── Task input ──
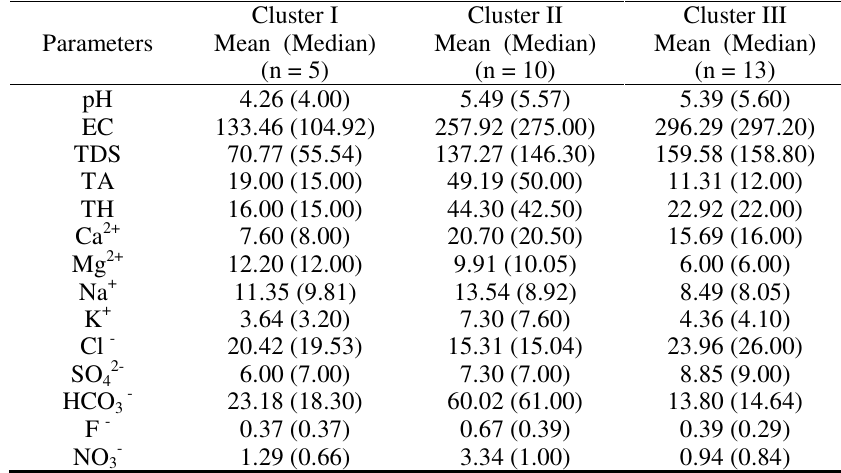
Table 5. Summary statistics of the revealed clusters.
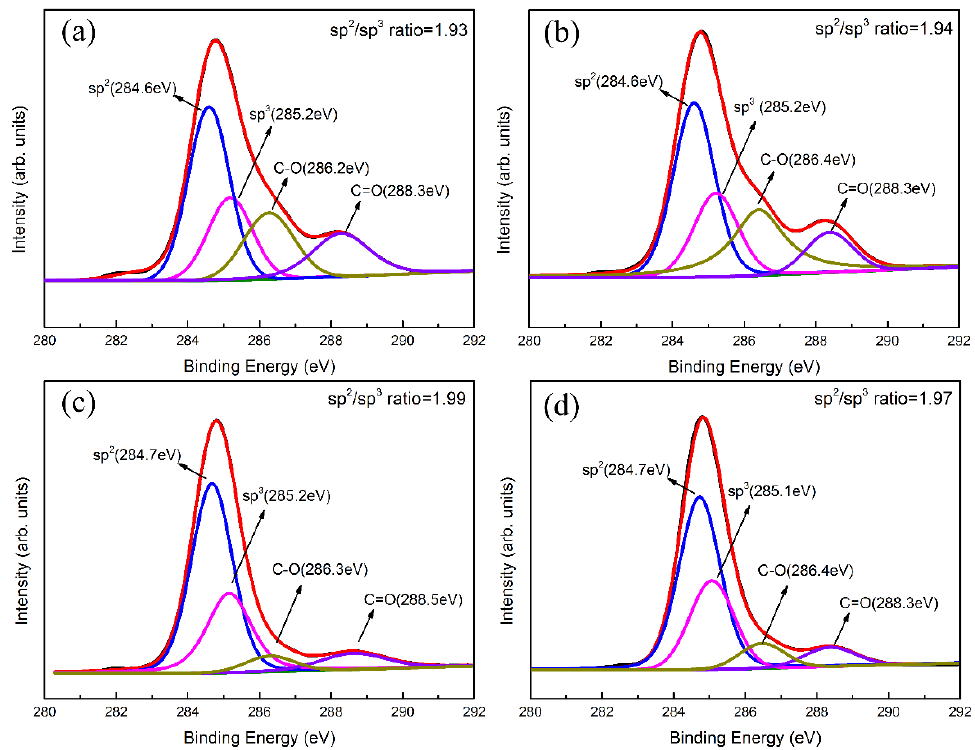
Figure 7. C1s XPS spectra fitting results and sp 2 /sp 3 ratio of Ti-DLC coatings with Ti transition layer thickness ( t 0 ): ( a ) 0 µ m, ( b ) 0.5 µ m, ( c ) 1.1 µ m and ( d ) 2.8 µ m.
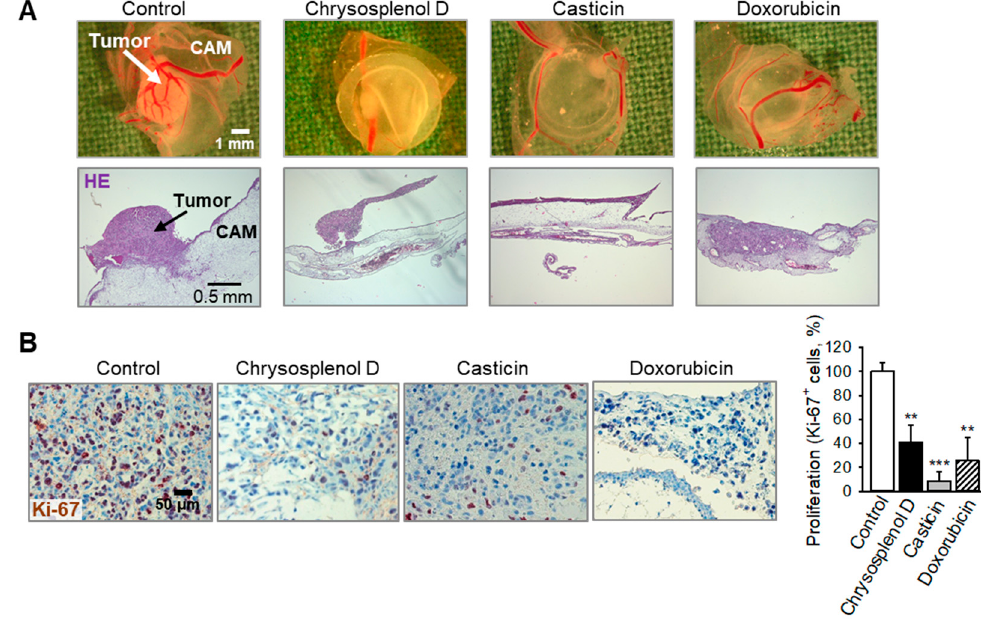
Figure 5. Chrysosplenol d and casticin inhibit proliferation of breast cancer xenografts in vivo. MDA-MB-231 xenografts grown on chick chorioallantoic membranes (CAM) were treated for 3 d with either chrysosplenol d , casticin (each at 30 µ M), or doxorubicin (1 µ M) as positive control. On day 4 after initiation of treatment, tumors were collected and analyzed immunohistochemically. ( A ) Representative pictures of tumor xenografts immediately after extraction (upper row) or hematoxylin and eosin (HE) staining (lower row, original magnification 50 × ). ( B ) Immunohistochemical staining of proliferating Ki-67 + cells (brown nuclear stain). Nuclei were counterstained with hematoxylin (blue). Original magnification 200 × . Graph shows reduction of proliferating Ki-67 + cells compared to controls. Data are mean ± SEM, n = 4–7, ** p < 0.01, *** p < 0.001 vs. controls.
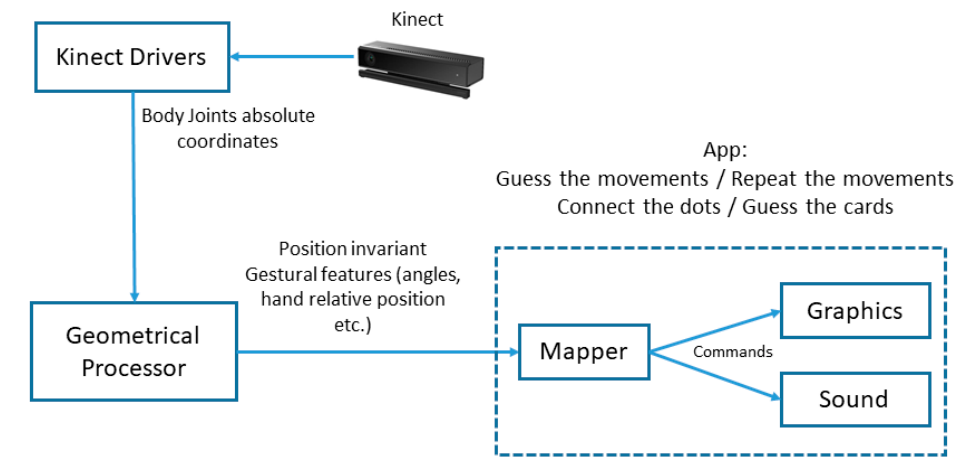
Figure 2. SEMI Software Architecture.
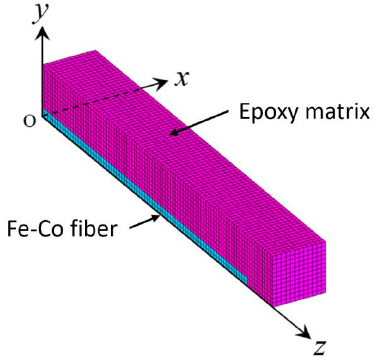
Figure 4. Modeling and meshing of the discontinuous Fe-Co fiber/epoxy composite. In this study, the finite element calculation was performed under stress-free conditions on the z = 𝐿 lm /2 plane to determine the piezomagnetic constants from the strain generated by the magnetic field. We applied the magnetic induction B z along the z -direction. The magnetic potential is zero on the z = 0 plane, and the magnetic field H z ( x , y , 𝐿 lf /2) is given by the equation, H z = 2 0 / 𝐿 lf , where 0 is the magnetic potential at z = 𝐿 lf /2 plane. The magnetic induction B z ( x , y , 𝐿 lf /2) is given by the equation, B z = 0 H z , where 0 is the magnetic permeability in the epoxy matrix (free space). The piezomagnetic constants 𝑑 33uc and 𝑑 31uc of unidirectional aligned Fe-Co short fiber composites are given by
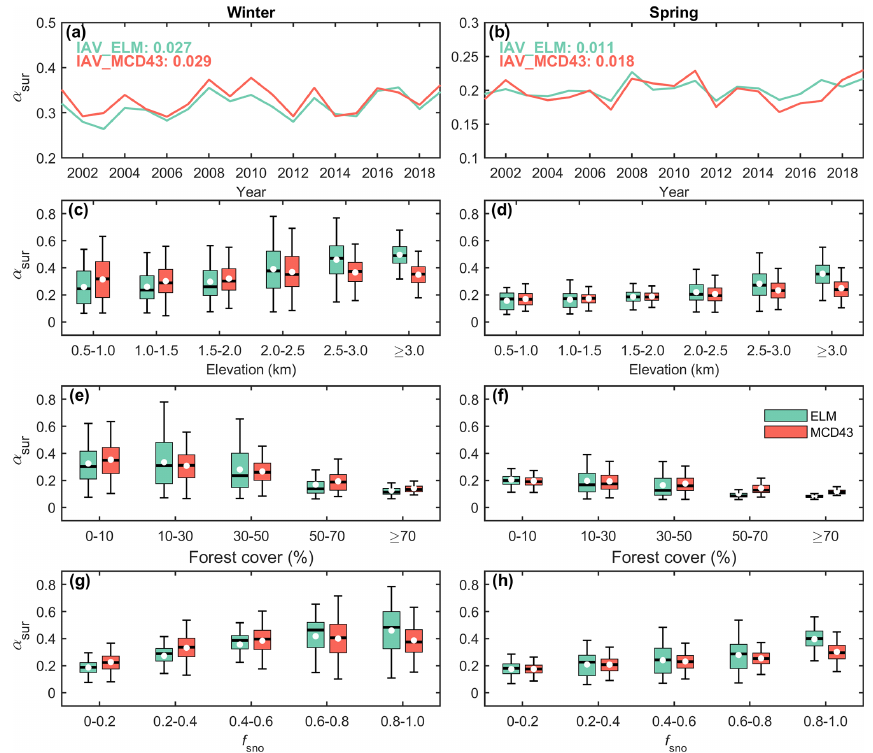
Figure 7. (a, b) Time series of regional average values, (c, d) elevation gradients, (e, f) change with forest cover, and (g, h) statistical distribu- tions of surface albedo ( α sur ) under different snow cover conditions in ELM (green) and MCD43 (red) for different seasons: (a, c, e, g) winter and (b, d, f, h) spring over the WUS. The IAV values of different datasets are shown in (a, b) . In panels (c) – (h) , the white dots represent the average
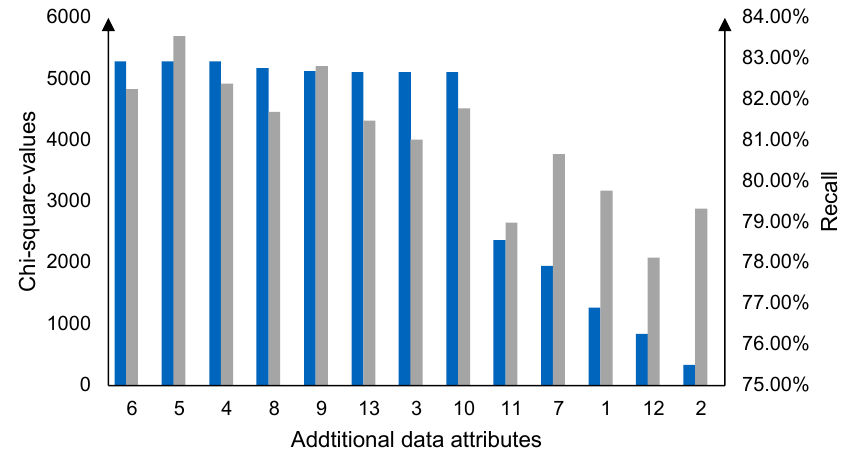
Figure 6. Results of chi-square test and resulting model quality with single additional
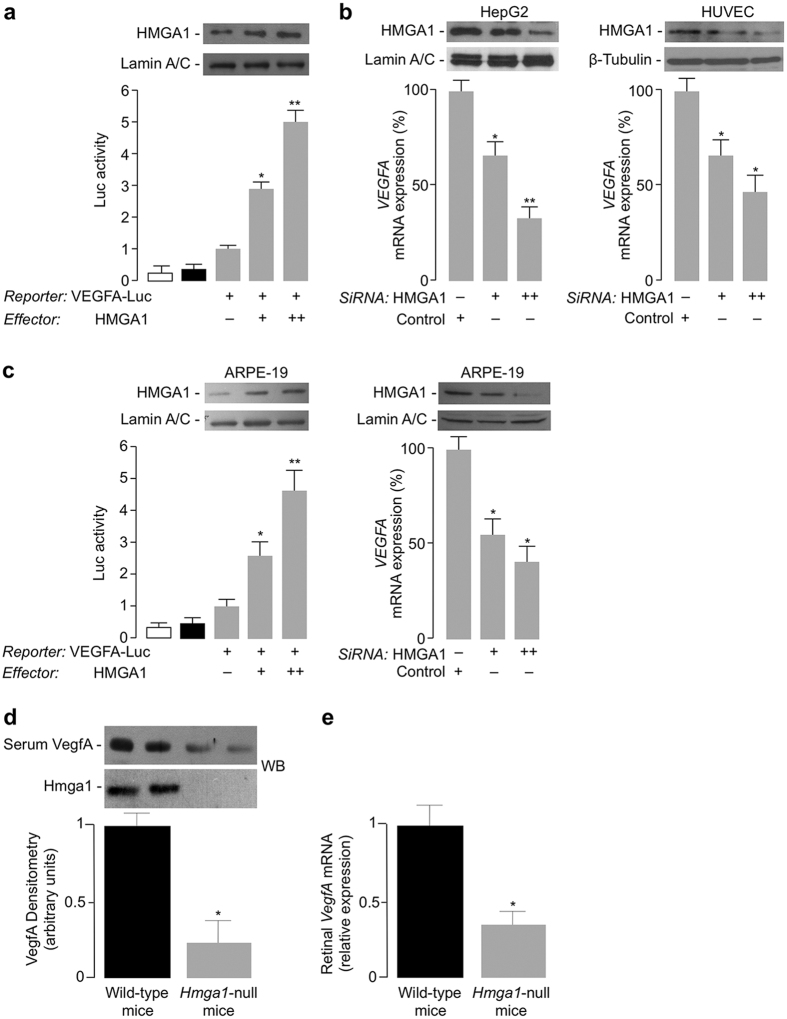
VEGFA gene expression is induced by HMGA1.(a) Human VEGFA-Luc reporter vector (2 μg) was transfected into HepG2 cells, in the presence of increasing amounts (0, 0.5, 1 μg) of HMGA1 effector plasmid, and Luc-activity was measured 48 h later. Data represent means ± s.e.m for three separate experiments; values are expressed as the factors by which Luc-activity increased above the level of the activity obtained in transfections with VEGFA-Luc reporter vector plus the empty effector vector (control), which is assigned an arbitrary value of 1. White bar, mock (no DNA); black bar, pGL3-basic (vector without an insert). *P < 0.05 and **P < 0.01 vs control. (b) qRT-PCR of endogenous VEGFA mRNA from HepG2 (left), and HUVEC (right) cells, pretreated with increasing amounts (100 and 200 pmol) of anti-HMGA1 siRNA or nontargeting control siRNA. (c) VEGFA-Luc-activity and qRT-PCR of endogenous VEGFA mRNA were measured in ARPE-19 cells, under the same conditions as in (a) and (b). WBs of HMGA1 in each condition are shown in the autoradiograms. Lamin A/C and β-Tubulin, controls of protein loading. Cropped blots are shown in the figures. Full-length WBs are presented in Supplementary Fig. S1. *P < 0.05 and **P < 0.001 vs siRNA-untreated (control) cells. (d) Representative VegfA WB of blood serum from wild-type and Hmga1-deficient mice. Densitometric analyses of six to eight independent blots are shown. Black bars, wild-type mice, n = 8; gray bars, Hmga1-knockout mice, n = 6. *P < 0.05 vs wild-type controls. Hmga1 protein expression is shown in fat tissue. All the samples were run under the same experimental conditions. Cropped blots are shown in the figures. Full-length WBs are presented in Supplementary Fig. S1. (e) VegfA mRNA levels in retinal tissue of wild-type (black bars) and Hmga1-deficient (gray bars) mice (n = 6 per genotype), as measured by qRT-PCR. Data are means ± s.e.m of three independent measurements from each animal. *P < 0.05 vs wild-type controls.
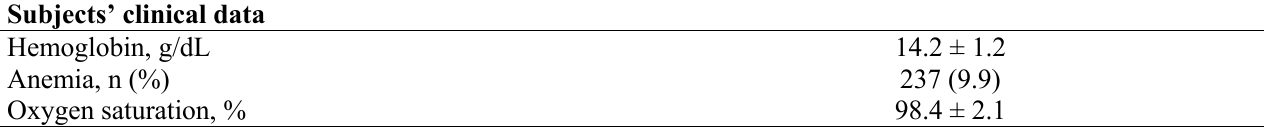
Table 2. Hemoglobin concentration, anemia status and oxygen saturation of the subjects (n = 2386) Subjects’ clinical data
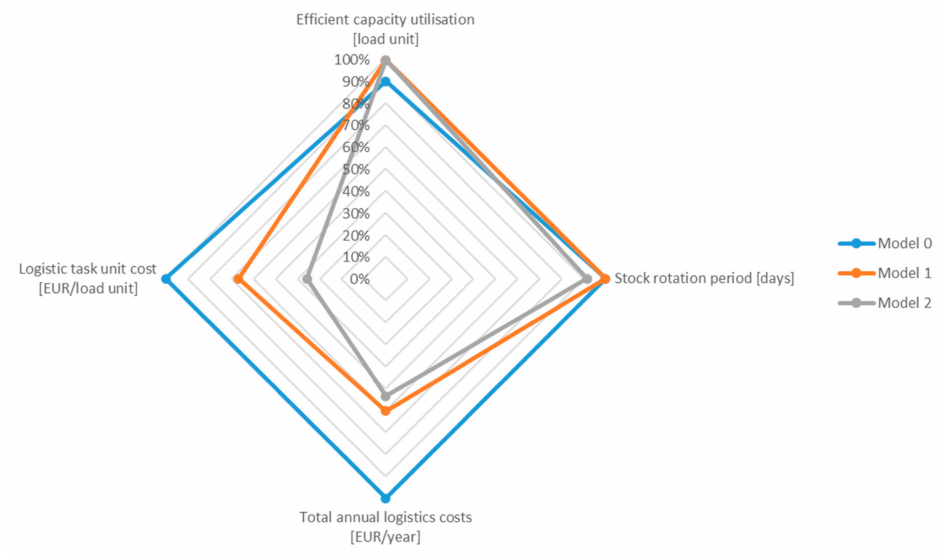
Figure 10. Results of the PL9A modeling of the Logistics System—Group 4—Logistics System Efficiency. Models 1 and 2 ensure the most effective use of the capacity of the logistical system, which results from the use of the free-storage method (Figure 10). Block storage in Model 0 requires 10% more logistics system capacity to handle the assumed level of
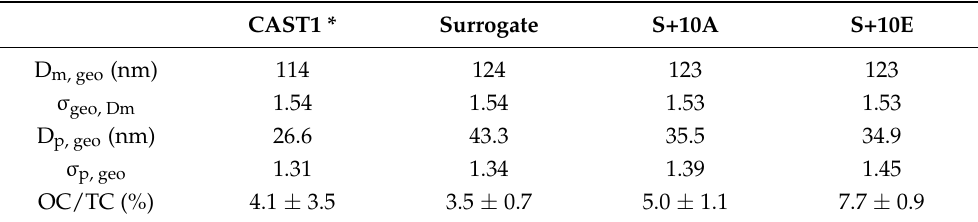
Table 2. Size distribution and morphological parameters of the four studied aerosols. (A) CAST1; (B) gasoline Surrogate; (C) Surrogate anisole (S+A); and (D) Surrogate ethanol (S+E). * Values from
───
## Prompt
Your reply must reproduce all of the entries exactly and contain no pictures.

## Result
Table 5. Summary statistics of the revealed clusters.
Figure 7. C1s XPS spectra fitting results and sp 2 /sp 3 ratio of Ti-DLC coatings with Ti transition layer thickness ( t 0 ): ( a ) 0 µ m, ( b ) 0.5 µ m, ( c ) 1.1 µ m and ( d ) 2.8 µ m.
Figure 5. Chrysosplenol d and casticin inhibit proliferation of breast cancer xenografts in vivo. MDA-MB-231 xenografts grown on chick chorioallantoic membranes (CAM) were treated for 3 d with either chrysosplenol d , casticin (each at 30 µ M), or doxorubicin (1 µ M) as positive control. On day 4 after initiation of treatment, tumors were collected and analyzed immunohistochemically. ( A ) Representative pictures of tumor xenografts immediately after extraction (upper row) or hematoxylin and eosin (HE) staining (lower row, original magnification 50 × ). ( B ) Immunohistochemical staining of proliferating Ki-67 + cells (brown nuclear stain). Nuclei were counterstained with hematoxylin (blue). Original magnification 200 × . Graph shows reduction of proliferating Ki-67 + cells compared to controls. Data are mean ± SEM, n = 4–7, ** p < 0.01, *** p < 0.001 vs. controls.
Figure 2. SEMI Software Architecture.
Figure 4. Modeling and meshing of the discontinuous Fe-Co fiber/epoxy composite. In this study, the finite element calculation was performed under stress-free conditions on the z = 𝐿 lm /2 plane to determine the piezomagnetic constants from the strain generated by the magnetic field. We applied the magnetic induction B z along the z -direction. The magnetic potential is zero on the z = 0 plane, and the magnetic field H z ( x , y , 𝐿 lf /2) is given by the equation, H z = 2 0 / 𝐿 lf , where 0 is the magnetic potential at z = 𝐿 lf /2 plane. The magnetic induction B z ( x , y , 𝐿 lf /2) is given by the equation, B z = 0 H z , where 0 is the magnetic permeability in the epoxy matrix (free space). The piezomagnetic constants 𝑑 33uc and 𝑑 31uc of unidirectional aligned Fe-Co short fiber composites are given by
Figure 7. (a, b) Time series of regional average values, (c, d) elevation gradients, (e, f) change with forest cover, and (g, h) statistical distribu- tions of surface albedo ( α sur ) under different snow cover conditions in ELM (green) and MCD43 (red) for different seasons: (a, c, e, g) winter and (b, d, f, h) spring over the WUS. The IAV values of different datasets are shown in (a, b) . In panels (c) – (h) , the white dots represent the average
Figure 6. Results of chi-square test and resulting model quality with single additional
VEGFA gene expression is induced by HMGA1.(a) Human VEGFA-Luc reporter vector (2 μg) was transfected into HepG2 cells, in the presence of increasing amounts (0, 0.5, 1 μg) of HMGA1 effector plasmid, and Luc-activity was measured 48 h later. Data represent means ± s.e.m for three separate experiments; values are expressed as the factors by which Luc-activity increased above the level of the activity obtained in transfections with VEGFA-Luc reporter vector plus the empty effector vector (control), which is assigned an arbitrary value of 1. White bar, mock (no DNA); black bar, pGL3-basic (vector without an insert). *P < 0.05 and **P < 0.01 vs control. (b) qRT-PCR of endogenous VEGFA mRNA from HepG2 (left), and HUVEC (right) cells, pretreated with increasing amounts (100 and 200 pmol) of anti-HMGA1 siRNA or nontargeting control siRNA. (c) VEGFA-Luc-activity and qRT-PCR of endogenous VEGFA mRNA were measured in ARPE-19 cells, under the same conditions as in (a) and (b). WBs of HMGA1 in each condition are shown in the autoradiograms. Lamin A/C and β-Tubulin, controls of protein loading. Cropped blots are shown in the figures. Full-length WBs are presented in Supplementary Fig. S1. *P < 0.05 and **P < 0.001 vs siRNA-untreated (control) cells. (d) Representative VegfA WB of blood serum from wild-type and Hmga1-deficient mice. Densitometric analyses of six to eight independent blots are shown. Black bars, wild-type mice, n = 8; gray bars, Hmga1-knockout mice, n = 6. *P < 0.05 vs wild-type controls. Hmga1 protein expression is shown in fat tissue. All the samples were run under the same experimental conditions. Cropped blots are shown in the figures. Full-length WBs are presented in Supplementary Fig. S1. (e) VegfA mRNA levels in retinal tissue of wild-type (black bars) and Hmga1-deficient (gray bars) mice (n = 6 per genotype), as measured by qRT-PCR. Data are means ± s.e.m of three independent measurements from each animal. *P < 0.05 vs wild-type controls.
Table 2. Hemoglobin concentration, anemia status and oxygen saturation of the subjects (n = 2386) Subjects’ clinical data
Figure 10. Results of the PL9A modeling of the Logistics System—Group 4—Logistics System Efficiency. Models 1 and 2 ensure the most effective use of the capacity of the logistical system, which results from the use of the free-storage method (Figure 10). Block storage in Model 0 requires 10% more logistics system capacity to handle the assumed level of
Table 2. Size distribution and morphological parameters of the four studied aerosols. (A) CAST1; (B) gasoline Surrogate; (C) Surrogate anisole (S+A); and (D) Surrogate ethanol (S+E). * Values from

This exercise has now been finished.